Snapchat Will Probably Be Glad It Turned Down Facebook's $3 Billion - But It Was Definitely A Bold Bet!
AP
The Twittersphere was in a tizzy yesterday after news broke that a new social network and communications tool called Snapchat had turned down a $3 billion all-cash offer from Facebook.After all, Snapchat is only two years old. And it has no revenue. And $3 billion cash for a company that is two years old and has no revenue is, in anyone's estimation, a boatload of money.
The instant consensus from the Twittersphere, not surprisingly, was...
"Insane!"
"Crazy!"
"Moronic!"
The news was also instantly held up as proof that technology is in a massive bubble and that this is just the 1990s all over again.
Well, before we get to that discussion, let's acknowledge that the Twittersphere's reaction to the Snapchat news is exactly the same reaction that Twitter always has to news like this.
And let's point out that this reaction is often dead wrong.

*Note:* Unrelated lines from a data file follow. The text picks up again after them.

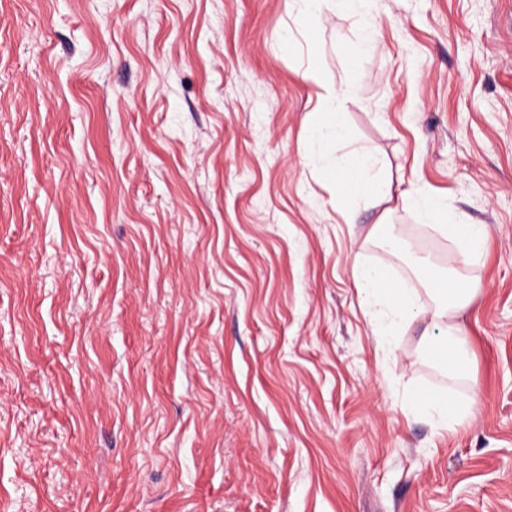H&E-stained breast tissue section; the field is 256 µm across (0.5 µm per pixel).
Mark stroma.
<instances>
[{"label":"stroma","mask_w":512,"mask_h":512,"mask_svg":"<svg viewBox=\"0 0 512 512\" xmlns=\"http://www.w3.org/2000/svg\"><path fill=\"white\" fill-rule=\"evenodd\" d=\"M321 67L354 83L306 166ZM386 218L398 243L371 232ZM484 224L457 317L445 271ZM418 289L380 345L355 264ZM426 389L470 413L441 426ZM0 512H512V0H373L308 34L287 0H0ZM318 160L325 178L336 185L337 203L342 210L346 209L348 195L392 199L390 184L375 178L376 160L370 153L364 150L353 153L341 169L328 156L321 155ZM403 201L414 200L421 218L429 224H439L444 218L443 206L434 196L417 187L412 192L403 191L400 194ZM452 232L457 240L464 246L469 259L478 258L483 250L488 229L483 224H454ZM451 281H448L447 288H433L432 293L439 304V310L432 317L445 316L448 318V336L457 335L458 324L452 322L456 314L463 308L465 302L476 298L479 288L468 284V288H455Z\"/></svg>","instance_id":"stroma-1"}]
</instances>
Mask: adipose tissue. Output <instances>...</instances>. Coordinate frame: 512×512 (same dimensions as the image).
<instances>
[{
	"label": "adipose tissue",
	"mask_w": 512,
	"mask_h": 512,
	"mask_svg": "<svg viewBox=\"0 0 512 512\" xmlns=\"http://www.w3.org/2000/svg\"><path fill=\"white\" fill-rule=\"evenodd\" d=\"M303 77L319 89L317 109L306 128L308 142L320 145L345 140L347 126L342 104L353 93V85L338 86L327 81L317 66L309 67ZM319 163L325 178L336 187L339 207H346L347 199L351 196L387 198L391 195L390 184L376 180L373 173L376 160L366 151L353 153L346 166L341 168L324 155L320 156ZM356 282L368 297L384 303L386 310L375 324L373 332L383 342H392L397 327L407 321L418 308L414 289L401 287L388 277L384 268L373 266L357 267Z\"/></svg>",
	"instance_id": "1"
}]
</instances>
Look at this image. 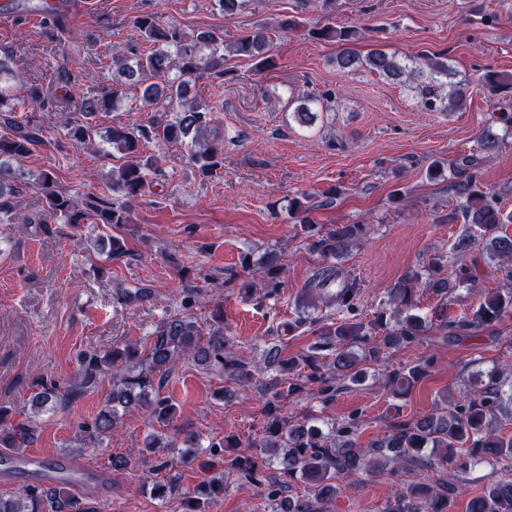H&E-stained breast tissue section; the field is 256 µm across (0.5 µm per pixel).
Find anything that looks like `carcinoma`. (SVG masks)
Segmentation results:
<instances>
[{"label": "carcinoma", "instance_id": "carcinoma-1", "mask_svg": "<svg viewBox=\"0 0 512 512\" xmlns=\"http://www.w3.org/2000/svg\"><path fill=\"white\" fill-rule=\"evenodd\" d=\"M144 41L152 50L142 53L136 47L120 48L112 52V83L101 85L97 91L82 90L71 73L60 70L43 83L25 75L21 65L0 53V224L15 223L11 198L17 194L15 171L18 163L44 143L41 124L25 118L29 110L50 112L59 118V125L67 137L80 148H97L96 138L112 147V169L106 188L123 198L116 203L107 199L82 209L57 183L54 174L42 171L34 177V185L45 200L44 209L29 224H110L118 227L129 223L130 207L144 196L149 172L156 160L144 157L143 143L159 140L183 147L198 174L212 176L224 166V146L203 142L214 122V108L199 102L191 94L192 83L210 76L224 78V35L219 31L201 30L188 34L175 24L163 22L156 15H141L134 19ZM323 41L345 45L336 56V68L353 72L364 68L393 81L406 82L424 76L432 82L448 76V62L435 58L427 67L410 68L394 55L375 50L360 57L348 45L357 40L358 31L325 25L314 31ZM269 39L266 28L257 27L229 45V52L248 58L260 65H272L268 55ZM59 85L68 94L59 98L52 86ZM140 91L142 102L156 107L148 124L124 127L114 126L107 136L97 130L96 117L110 112L126 97V90ZM459 199L458 210L452 219L467 225L465 234L451 251L463 253L472 241V231L479 230L486 248L506 267L512 264V237L499 234L501 225L512 222L508 215L489 198L476 183L475 176L448 185ZM313 207L295 198L289 205L291 217L297 219L302 234L309 241L324 266L313 278L310 292L318 295L328 308H336L347 316L318 331V338L310 351L299 356L280 357L279 349L265 352L264 367L276 371V377L264 389L262 438L249 443L248 448L232 459L224 458V449L238 448L241 442L230 437L211 442L206 447L191 446L181 452L178 460L161 453L167 447L162 436L150 435L145 447L157 454L150 483V493L166 501L180 488L178 466H189L201 455L224 462V470H215L192 490L182 493L184 512H207L209 500L224 493L226 471L231 470L247 483L257 481L262 471L274 470L278 477L267 484L270 512H321L320 505L333 500L340 491V483L364 470L386 467L400 468L413 463L426 468L449 464L457 460L458 448L467 446L471 458L512 459V436L502 434L504 399L512 400V391L505 390L509 378L499 368L488 370L472 389H466L459 399H450L435 405L417 419L397 422L387 434L376 438L364 449L357 443L362 425L360 415L352 414L341 421H331L326 428L311 424L308 419L298 421L284 413L283 402L303 391V383L318 386L324 402L336 393L362 385L368 377V365L382 360L386 351L404 345L419 343L432 323L411 313L417 306L420 293L428 291L441 298L442 310H448V295L456 287L476 282L470 266L462 264L456 279L444 276L448 253L433 254L423 269L412 271L396 281L389 292L388 308L367 319L357 313L360 284L346 279L339 291L329 290L338 277L334 261L350 244L358 243L367 232L365 224H332L323 227L311 216ZM242 268L251 279L240 284V289L251 294L256 286L263 299L274 294L281 285L283 266L280 257L268 253L255 263L249 254L241 256ZM512 313V287L503 286L488 291L476 310L466 318L453 321L443 317L437 328L445 331L450 342L459 341L472 331L499 323ZM147 353L135 346L112 349L103 354L88 352L81 359V375L74 381L60 384L55 381L41 386L31 399L32 406L46 405L66 408L86 390L96 386L106 376L111 389L104 404L87 429L90 438L103 440L116 427L123 413L137 407H147L161 423L172 418L174 406L162 389L174 365L183 357L196 364L224 373L232 384L245 388L255 380L261 367L255 366L234 351L235 341L224 333V309L218 304L211 325L202 330L190 317L174 314L164 319L152 333ZM432 365L424 357L389 376L392 393L408 394ZM34 439L33 426L19 423L5 432L0 429L1 448H24ZM261 448L253 453L250 448ZM141 449L110 458L114 472L133 468ZM306 484L305 495L288 496L285 489L290 480ZM454 487L446 482L434 485L419 483L402 489L394 499L390 512H449ZM68 500L59 488L27 485L14 494L0 495V512H66ZM467 512H512V480H498L486 490L471 498Z\"/></svg>", "mask_w": 512, "mask_h": 512}]
</instances>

Many of the same people who were howling and ridiculing Snapchat's obvious stupidity yesterday are the same people who were howling about the absurdity of Twitter's multi-hundred million valuation five years ago (It's worth $20+ billion now), Facebook's multi-hundred million valuations in 2005-2006 (It's now worth $100+ billion now), and Facebook's decision to pay $1 billion for Instagram last year (The Instagram buy was one of the smartest and boldest acquisitions in history).
In other words, these folks always howl and rant and cry "bubble!" every time a big valuation is placed on an early stage company, especially one with no revenue.
And although these folks are sometimes right - sometimes investors and acquirers DO overpay for things and live to regret it - they are also often just giving voice to a knee-jerk opinion held by lots of clueless people who don't spend much time trying to understand the growth dynamics of some kinds of Internet companies.
Wait, what?
Could Snapchat ever be worth MORE THAN $3 billion?
Of course it could.
Snapchat is one of the fastest growing digital services in history. In only two years, it has amassed a user base of tens of millions of people who use it to send hundreds of millions of messages per day. It also has a powerful network effect: If you want to communicate with people on Snapchat, you have to use Snapchat. And it has many obvious avenues for eventual monetization. (Advertisements, for example. Or add-on services like those sold by the Japanese messaging company Line. And many others. As we pointed out in our "FUTURE OF DIGITAL" deck, attention is monetizable. And Snapchat has plenty of attention).
There is a lot of precedent for companies like Snapchat that initially have "no revenue" going on to be worth tens or hundreds of billions of dollars in relatively short order. And Snapchat is actually growing faster than any of those companies.
Nothing is guaranteed, and dozens of things could go wrong, but in a few years the world may look back on this as a "duh" decision, just the way the world looks back on Facebook's decision not to sell itself to Yahoo! for $1 billion, and Google's decision not to sell itself to Yahoo for $1 million, and so on.
That said, $3 billion is, by any measure, a lot of money.
It's not just the dime-a-dozen "tens of millions" or "hundreds of millions" that many Joe Schmo successful founders and investors in Silicon Valley pocket after big-ticket exits. This is billions of dollars, which is significantly more rare.
So Snapchat decision did make even sophisticated Valley veterans open their eyes wide and say, "Wow."
But it's not "insanity." It's just a very bold bet.